**TASKS**
a: According to the Guns N' Roses article, why can going after short clips do more harm than good? Answer in one to three sentences.
b: In the Guns N' Roses article, how many GNR videos did one fan say were flagged and removed?

**TEXT EXCERPT**

______________________________

Guns N’ Roses Fans ‘Fear’ That the Band is Setting a Piracy Trap

Over the past three decades, Guns N’ Roses has been one of the best-known bands in the world.

When it started in the mid-eighties most music was still sold on cassettes, while the World Wide Web has yet to be invented.

Today the web is the major driver of revenue when it comes to recorded music. However, it also poses quite a few challenges, especially when it comes to copyright.

Guns N’ Roses’ entourage appears to be particularly concerned with these rights, up to a point where it has started to annoy fans. Over the past several months, many people have had their bootleg concert recordings removed from YouTube, Instagram and elsewhere.

“My YouTube account I’ve had for 15 years was terminated on Thursday of last week.  Roughly 20 GNR videos I’ve filmed from 2011-2016 were flagged and removed,” one fan wrote a few weeks ago.

These copyright takedowns don’t just affect full-length recordings. Smaller clips were apparently removed as well. Interestingly, even Meegan Hodges, the girlfriend of guitarist Slash, had some of her clips removed.

“I’m just putting this up to see if my video is taken down. Noticed that some are just gone. Hello Instagram I took this video. #iamwiththeband no seriously what’s up?” she wrote a few days ago

The band is of course completely within its right to remove unauthorized recordings. Even from Slash’s girlfriend, if she didn’t obtain explicit permission. That said, going after short clips can do more harm than good as it usually only upsets and annoys the fanbase.

In response to the removals, a subgroup of fans appears to have revolted. Some continued to publish concert footage on alternative outlets, such as Pornhub, for example.

While there will always be workarounds, the whole episode clearly signaled that fans shouldn’t post any Guns N’ Roses footage online. Those who do, risk strikes and bans from YouTube, Instagram, or even Twitter.

Just when this idea started to sink in, Guns N’ Roses posted a rather surprising request this week, as highlighted by Guns N’ Roses Central. On Twitter, the band asked fans to share concert footage, which may then be included in the official tour video.

______________________________

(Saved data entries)
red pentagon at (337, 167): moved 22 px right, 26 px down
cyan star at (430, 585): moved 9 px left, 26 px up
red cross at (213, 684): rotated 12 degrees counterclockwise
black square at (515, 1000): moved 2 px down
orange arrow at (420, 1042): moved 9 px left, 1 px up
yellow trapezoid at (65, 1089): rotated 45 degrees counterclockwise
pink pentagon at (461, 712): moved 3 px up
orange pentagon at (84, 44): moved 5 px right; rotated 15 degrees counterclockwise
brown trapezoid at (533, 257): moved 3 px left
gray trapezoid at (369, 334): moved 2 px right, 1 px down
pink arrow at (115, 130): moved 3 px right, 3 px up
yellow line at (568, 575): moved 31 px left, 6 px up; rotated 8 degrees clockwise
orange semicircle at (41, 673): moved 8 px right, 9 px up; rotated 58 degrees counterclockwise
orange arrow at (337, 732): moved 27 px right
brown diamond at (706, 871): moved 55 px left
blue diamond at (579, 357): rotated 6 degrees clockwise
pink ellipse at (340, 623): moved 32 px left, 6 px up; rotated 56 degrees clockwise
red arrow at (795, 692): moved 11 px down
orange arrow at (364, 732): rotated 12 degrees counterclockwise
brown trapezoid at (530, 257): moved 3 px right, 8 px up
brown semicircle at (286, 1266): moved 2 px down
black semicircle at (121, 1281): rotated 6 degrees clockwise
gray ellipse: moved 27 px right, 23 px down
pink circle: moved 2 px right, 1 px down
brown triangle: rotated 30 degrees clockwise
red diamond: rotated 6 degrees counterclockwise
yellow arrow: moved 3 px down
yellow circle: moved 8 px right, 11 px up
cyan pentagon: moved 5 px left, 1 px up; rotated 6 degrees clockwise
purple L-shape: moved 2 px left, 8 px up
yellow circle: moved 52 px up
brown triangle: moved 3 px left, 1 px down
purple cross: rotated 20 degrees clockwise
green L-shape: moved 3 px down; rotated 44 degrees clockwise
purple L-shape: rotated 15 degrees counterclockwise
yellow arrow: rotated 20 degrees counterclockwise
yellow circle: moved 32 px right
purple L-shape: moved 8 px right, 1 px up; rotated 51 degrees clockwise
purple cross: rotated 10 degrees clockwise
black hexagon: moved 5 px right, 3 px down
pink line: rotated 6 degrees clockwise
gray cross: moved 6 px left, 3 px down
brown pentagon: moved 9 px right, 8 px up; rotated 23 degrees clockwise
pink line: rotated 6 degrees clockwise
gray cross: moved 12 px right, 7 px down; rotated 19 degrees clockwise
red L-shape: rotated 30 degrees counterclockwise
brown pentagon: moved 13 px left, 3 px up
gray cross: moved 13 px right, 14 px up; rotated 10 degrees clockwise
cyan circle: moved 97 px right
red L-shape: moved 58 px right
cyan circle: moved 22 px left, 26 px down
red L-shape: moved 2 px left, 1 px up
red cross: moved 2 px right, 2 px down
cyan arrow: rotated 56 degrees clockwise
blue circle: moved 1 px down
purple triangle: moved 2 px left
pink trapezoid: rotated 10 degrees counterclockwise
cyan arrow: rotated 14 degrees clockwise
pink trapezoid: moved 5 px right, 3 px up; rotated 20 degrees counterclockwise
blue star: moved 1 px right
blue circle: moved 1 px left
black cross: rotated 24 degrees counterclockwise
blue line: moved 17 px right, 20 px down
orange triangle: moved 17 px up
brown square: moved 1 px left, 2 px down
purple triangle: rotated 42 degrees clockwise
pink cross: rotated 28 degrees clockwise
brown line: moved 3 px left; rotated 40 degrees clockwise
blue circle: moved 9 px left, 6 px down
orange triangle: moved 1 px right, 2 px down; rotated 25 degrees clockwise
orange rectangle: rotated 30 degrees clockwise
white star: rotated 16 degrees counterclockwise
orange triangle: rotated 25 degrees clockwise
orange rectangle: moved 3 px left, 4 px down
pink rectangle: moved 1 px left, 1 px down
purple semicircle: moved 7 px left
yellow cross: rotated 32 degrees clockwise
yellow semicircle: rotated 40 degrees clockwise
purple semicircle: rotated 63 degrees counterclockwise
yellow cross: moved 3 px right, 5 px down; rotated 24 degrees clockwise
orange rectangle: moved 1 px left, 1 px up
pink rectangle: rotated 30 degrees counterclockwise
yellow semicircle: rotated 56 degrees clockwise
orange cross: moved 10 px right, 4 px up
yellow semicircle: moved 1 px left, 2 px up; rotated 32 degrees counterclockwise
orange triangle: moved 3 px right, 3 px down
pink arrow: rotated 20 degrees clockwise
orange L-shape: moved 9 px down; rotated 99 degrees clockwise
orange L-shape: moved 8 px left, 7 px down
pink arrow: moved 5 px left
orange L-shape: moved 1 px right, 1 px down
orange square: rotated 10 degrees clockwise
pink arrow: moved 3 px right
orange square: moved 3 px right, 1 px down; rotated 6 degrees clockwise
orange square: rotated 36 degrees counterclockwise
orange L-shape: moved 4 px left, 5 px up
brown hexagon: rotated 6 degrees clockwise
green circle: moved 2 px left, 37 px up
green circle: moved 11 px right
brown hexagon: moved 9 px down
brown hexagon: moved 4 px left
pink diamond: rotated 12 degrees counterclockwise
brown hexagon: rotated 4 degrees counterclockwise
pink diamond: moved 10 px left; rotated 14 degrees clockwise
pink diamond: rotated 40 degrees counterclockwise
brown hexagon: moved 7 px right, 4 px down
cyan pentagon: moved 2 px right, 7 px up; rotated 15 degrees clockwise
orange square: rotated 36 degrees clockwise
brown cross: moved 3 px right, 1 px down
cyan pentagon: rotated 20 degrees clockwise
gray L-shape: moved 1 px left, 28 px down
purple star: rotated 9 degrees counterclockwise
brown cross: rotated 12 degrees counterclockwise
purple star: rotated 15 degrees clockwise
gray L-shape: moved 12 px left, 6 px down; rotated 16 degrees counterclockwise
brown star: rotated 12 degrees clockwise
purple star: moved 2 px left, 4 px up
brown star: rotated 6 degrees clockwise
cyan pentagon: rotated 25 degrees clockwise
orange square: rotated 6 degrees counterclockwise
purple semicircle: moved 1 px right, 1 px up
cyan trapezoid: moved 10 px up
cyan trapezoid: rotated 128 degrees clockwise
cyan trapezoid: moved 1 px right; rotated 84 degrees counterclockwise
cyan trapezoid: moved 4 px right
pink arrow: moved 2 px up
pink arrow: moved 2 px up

______________________________

**SOLUTIONS PER TASK**
a: Going after short clips can do more harm than good because it usually only upsets and annoys the fanbase.

b: Roughly 20 GNR videos.